**Atividade 1**.
No texto sobre capacitismo, qual filósofo é citado e qual teoria dele é mencionada?
**Atividade 2**.
Extraia do texto sobre capacitismo o trecho que começa nas palavras "Na trama da" e termina em "fim de superá-los.".
**Atividade 3**.
Escreva a continuação do texto sobre capacitismo, seguindo logo depois da última frase dele.

**Texto**.
———

Desafios para o combate ao capacitismo em questão no Brasil

Enviada em 27/05/2021

Na trama da série televisiva, “Game of Thrones”, Tyrion Lanister, um nobre de capacidade intelectual e habilidade política excepcionais, é frequentemente subestimado e ridicularizado pelo seu reino e sua própria família simplesmente por ser anão. Paralelamente, na realidade, o capacitismo - preconceito e discriminação contra pessoas com deficiência - é um grave e comum problema no Brasil. Esse tem como principais causas a criação de padrões e ideais para o corpo humano e a rejeição por parte de muitos quando se subverte tais expectativas, gerando efeitos negativos na vida das vítimas. Sendo assim, deve-se ampliar a discussão sobre os desafios dessa questão, a fim de superá-los.

Em primeiro plano, cabe analisar as origens do capacitismo na sociedade. A esse respeito, o filósofo Francis Bacon, em sua “Teoria dos ídolos”, explica que preconceitos e noções enganosas perpassam por todo homem - seja por sua natureza, sua tradição, ou seu meio - e o impede de enxergar a realidade como ela é. Na prática, esse conceito pode ser observado quando associa-se uma característica isolada, como, por exemplo, não enxergar, não falar ou não andar a um todo incapaz. Tal tendência, apesar de equivocada, é muito comum na sociedade, fazendo com que aqueles que não se encaixam em um padrão corporal e neurológico pré-definido sejam vistos como “defeituosos”. Assim, nota-se que o desafio principal está no enfrentamento diário desse julgamento e tratamento ofensivo.

———

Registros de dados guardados
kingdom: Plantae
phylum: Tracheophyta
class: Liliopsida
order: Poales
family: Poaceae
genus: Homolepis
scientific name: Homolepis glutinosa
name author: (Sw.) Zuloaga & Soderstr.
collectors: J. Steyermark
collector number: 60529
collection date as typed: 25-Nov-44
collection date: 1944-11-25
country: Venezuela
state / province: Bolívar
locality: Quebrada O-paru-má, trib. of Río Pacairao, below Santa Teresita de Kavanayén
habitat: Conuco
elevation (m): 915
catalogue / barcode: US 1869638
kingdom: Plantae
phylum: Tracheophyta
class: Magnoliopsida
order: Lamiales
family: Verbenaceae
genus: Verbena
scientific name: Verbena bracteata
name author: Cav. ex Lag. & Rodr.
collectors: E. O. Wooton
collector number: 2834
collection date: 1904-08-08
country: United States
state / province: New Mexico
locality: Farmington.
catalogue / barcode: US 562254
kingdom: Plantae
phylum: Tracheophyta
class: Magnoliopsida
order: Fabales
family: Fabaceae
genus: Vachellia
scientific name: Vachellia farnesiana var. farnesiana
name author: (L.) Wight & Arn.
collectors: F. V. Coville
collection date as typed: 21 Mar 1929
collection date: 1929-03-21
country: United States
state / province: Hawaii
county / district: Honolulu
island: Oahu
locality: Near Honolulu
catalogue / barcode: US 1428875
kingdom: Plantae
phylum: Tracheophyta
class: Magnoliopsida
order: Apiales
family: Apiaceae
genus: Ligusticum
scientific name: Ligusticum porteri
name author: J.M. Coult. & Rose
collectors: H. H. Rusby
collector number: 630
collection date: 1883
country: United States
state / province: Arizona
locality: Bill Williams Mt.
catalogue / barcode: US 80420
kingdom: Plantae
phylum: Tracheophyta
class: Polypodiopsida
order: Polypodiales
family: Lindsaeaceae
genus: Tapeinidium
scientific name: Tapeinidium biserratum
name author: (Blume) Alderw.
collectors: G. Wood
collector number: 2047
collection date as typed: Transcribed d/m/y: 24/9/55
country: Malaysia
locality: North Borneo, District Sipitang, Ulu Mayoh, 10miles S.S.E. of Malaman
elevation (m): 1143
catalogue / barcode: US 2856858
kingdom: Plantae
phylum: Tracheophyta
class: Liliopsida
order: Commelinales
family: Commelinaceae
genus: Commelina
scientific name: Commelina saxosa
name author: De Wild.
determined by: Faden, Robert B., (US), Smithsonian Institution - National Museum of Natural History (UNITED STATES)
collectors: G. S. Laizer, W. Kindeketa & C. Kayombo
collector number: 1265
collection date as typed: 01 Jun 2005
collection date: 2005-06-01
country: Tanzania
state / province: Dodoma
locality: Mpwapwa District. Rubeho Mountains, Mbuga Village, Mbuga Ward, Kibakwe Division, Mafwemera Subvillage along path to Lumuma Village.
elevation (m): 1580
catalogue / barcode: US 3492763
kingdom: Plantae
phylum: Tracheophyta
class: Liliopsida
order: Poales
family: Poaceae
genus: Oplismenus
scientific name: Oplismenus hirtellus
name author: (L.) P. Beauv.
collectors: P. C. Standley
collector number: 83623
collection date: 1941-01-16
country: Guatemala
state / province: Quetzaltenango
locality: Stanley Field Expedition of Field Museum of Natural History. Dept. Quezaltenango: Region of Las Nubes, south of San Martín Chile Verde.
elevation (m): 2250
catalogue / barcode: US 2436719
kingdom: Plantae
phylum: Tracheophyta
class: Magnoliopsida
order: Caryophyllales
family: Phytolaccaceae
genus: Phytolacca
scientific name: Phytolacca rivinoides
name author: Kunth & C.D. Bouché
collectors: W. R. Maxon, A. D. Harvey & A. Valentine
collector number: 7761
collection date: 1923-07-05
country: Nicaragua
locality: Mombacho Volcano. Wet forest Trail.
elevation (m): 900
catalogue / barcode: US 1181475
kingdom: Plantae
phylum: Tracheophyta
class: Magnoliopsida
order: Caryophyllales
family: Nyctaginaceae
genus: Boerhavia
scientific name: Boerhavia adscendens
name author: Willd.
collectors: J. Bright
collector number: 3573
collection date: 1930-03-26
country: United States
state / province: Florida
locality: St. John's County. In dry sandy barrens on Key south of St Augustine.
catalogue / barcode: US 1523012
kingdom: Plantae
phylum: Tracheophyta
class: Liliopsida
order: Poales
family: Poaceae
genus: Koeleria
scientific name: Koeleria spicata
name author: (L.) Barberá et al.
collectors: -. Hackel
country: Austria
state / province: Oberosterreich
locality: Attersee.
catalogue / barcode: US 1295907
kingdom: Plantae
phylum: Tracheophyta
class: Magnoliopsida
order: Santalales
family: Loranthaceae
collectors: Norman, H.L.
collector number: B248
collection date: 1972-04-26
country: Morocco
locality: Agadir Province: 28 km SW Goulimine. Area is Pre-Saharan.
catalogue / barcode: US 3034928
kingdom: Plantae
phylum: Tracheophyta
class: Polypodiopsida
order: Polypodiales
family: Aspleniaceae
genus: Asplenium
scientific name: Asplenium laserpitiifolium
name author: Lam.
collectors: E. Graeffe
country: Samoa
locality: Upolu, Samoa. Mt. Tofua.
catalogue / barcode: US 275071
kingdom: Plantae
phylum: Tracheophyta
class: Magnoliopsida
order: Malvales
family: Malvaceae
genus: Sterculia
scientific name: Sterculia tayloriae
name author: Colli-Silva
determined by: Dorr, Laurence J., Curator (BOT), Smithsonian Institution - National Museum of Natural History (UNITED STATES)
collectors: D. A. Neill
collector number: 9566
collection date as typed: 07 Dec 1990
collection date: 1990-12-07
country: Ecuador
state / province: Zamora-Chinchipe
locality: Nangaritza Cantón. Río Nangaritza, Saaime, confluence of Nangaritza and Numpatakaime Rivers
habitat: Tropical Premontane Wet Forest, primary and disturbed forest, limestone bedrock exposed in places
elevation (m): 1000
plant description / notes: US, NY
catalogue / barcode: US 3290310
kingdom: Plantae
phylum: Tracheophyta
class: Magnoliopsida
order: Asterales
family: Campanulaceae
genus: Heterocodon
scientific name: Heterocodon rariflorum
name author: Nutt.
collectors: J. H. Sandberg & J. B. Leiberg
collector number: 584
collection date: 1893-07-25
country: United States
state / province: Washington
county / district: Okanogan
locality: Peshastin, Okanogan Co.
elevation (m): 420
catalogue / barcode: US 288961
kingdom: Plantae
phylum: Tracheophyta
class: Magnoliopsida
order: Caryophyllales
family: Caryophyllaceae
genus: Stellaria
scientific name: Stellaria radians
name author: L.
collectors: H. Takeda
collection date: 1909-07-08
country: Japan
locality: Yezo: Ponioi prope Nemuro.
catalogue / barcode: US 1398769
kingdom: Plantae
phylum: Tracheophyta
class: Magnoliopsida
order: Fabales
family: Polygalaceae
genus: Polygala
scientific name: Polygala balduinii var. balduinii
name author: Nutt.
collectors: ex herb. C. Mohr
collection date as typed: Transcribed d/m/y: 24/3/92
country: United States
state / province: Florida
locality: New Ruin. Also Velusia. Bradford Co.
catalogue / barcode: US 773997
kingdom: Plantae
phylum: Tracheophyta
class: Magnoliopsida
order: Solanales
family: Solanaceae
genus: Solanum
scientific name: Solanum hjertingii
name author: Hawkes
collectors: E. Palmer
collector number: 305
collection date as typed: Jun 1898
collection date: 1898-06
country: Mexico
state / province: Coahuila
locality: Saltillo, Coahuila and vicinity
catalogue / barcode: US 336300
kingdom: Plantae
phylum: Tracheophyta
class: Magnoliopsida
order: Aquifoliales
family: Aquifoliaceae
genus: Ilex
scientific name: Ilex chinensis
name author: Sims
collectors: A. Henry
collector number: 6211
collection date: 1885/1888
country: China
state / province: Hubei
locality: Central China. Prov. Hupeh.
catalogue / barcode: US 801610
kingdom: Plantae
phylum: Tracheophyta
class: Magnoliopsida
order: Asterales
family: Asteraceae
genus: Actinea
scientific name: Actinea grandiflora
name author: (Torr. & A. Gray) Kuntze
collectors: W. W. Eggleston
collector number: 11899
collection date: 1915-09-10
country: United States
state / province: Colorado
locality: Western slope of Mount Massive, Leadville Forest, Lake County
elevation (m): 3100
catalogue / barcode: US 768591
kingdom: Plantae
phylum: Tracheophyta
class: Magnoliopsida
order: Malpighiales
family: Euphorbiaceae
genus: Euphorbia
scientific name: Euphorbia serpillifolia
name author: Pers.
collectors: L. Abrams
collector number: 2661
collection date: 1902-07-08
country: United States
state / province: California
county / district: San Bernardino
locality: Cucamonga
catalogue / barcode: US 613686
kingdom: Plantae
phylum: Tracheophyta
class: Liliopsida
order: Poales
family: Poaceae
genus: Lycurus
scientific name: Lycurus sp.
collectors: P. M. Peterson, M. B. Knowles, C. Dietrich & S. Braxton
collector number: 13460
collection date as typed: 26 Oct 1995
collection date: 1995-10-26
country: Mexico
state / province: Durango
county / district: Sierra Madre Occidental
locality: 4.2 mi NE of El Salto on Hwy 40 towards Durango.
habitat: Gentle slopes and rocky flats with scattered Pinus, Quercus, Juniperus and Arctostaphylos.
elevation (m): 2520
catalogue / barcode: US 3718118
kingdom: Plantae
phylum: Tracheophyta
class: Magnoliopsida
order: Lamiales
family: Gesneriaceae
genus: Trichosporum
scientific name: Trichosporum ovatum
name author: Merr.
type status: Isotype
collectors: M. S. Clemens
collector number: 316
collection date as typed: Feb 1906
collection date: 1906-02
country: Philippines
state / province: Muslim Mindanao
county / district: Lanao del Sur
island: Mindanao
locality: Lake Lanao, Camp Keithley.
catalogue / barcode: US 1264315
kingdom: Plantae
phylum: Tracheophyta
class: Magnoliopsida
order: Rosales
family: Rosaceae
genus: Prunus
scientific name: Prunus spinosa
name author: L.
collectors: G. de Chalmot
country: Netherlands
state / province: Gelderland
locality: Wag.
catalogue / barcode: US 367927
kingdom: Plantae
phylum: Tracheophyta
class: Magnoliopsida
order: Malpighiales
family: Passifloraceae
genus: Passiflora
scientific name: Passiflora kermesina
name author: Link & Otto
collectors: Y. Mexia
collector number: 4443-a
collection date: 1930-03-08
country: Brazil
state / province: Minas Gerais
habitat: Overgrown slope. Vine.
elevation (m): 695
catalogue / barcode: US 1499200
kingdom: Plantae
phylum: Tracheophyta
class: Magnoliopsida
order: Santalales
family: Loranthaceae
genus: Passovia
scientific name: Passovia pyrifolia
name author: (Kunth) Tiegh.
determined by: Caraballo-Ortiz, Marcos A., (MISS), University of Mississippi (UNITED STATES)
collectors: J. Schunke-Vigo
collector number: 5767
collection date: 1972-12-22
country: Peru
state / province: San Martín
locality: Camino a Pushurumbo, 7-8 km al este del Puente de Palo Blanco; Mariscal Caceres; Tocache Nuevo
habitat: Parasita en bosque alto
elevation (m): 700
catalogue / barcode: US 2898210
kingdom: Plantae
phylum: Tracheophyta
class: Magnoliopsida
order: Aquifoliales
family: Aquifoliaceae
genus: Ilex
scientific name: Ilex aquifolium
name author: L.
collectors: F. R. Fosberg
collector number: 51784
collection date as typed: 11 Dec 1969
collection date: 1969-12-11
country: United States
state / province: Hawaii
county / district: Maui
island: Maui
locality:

———

**Resposta 1**.
Francis Bacon, com a "Teoria dos ídolos".

**Resposta 2**.
Na trama da série televisiva, “Game of Thrones”, Tyrion Lanister, um nobre de capacidade intelectual e habilidade política excepcionais, é frequentemente subestimado e ridicularizado pelo seu reino e sua própria família simplesmente por ser anão. Paralelamente, na realidade, o capacitismo - preconceito e discriminação contra pessoas com deficiência - é um grave e comum problema no Brasil. Esse tem como principais causas a criação de padrões e ideais para o corpo humano e a rejeição por parte de muitos quando se subverte tais expectativas, gerando efeitos negativos na vida das vítimas. Sendo assim, deve-se ampliar a discussão sobre os desafios dessa questão, a fim de superá-los.

**Resposta 3**.
Ademais, é válido destacar as consequências dessa mazela. Um exemplo relacionado a esse comportamento, quando levado ao extremo, foi a perseguição de nazistas, na década de 1940, àqueles que ameaçassem a “pureza” da raça ariana, resultando em muitos deficientes enviados a campos de concentração. Na vida cotidiana atual, o capacitismo ainda afeta a vida de quem lida com humilhação, desrespeito e falta de acessibilidade diariamente, podendo ter sua saúde física e mental e vida profissional comprometidas. Além disso, embora o Estatuto da Pessoa com Deficiência estabeleça o direito à igualdade de oportunidades e a não discriminação, a expressão capacitismo ainda não é registrada na legislação brasileira, dificultando seu combate e mostrando a negligência do Estado.

Logo, é essencial uma ação mais contundente do Poder Público sobre a questão do capacitismo no Brasil. Para tanto, o Ministério da Educação deve investir em programas que ampliem a informação sobre o assunto, objetivando esclarecer dúvidas e mitos, por meio de aulas e relatos dessas pessoas sobre suas histórias, habilidades e dificuldades. Tal medida, aliada à implementação de uma lei específica sobre capacitismo, contribuirá para a desconstrução do preconceito, e toda a sociedade ganhará ao conseguir enxergar nessas pessoas não só suas deficiências, mas também qualidades extraordinárias como as do personagem da série.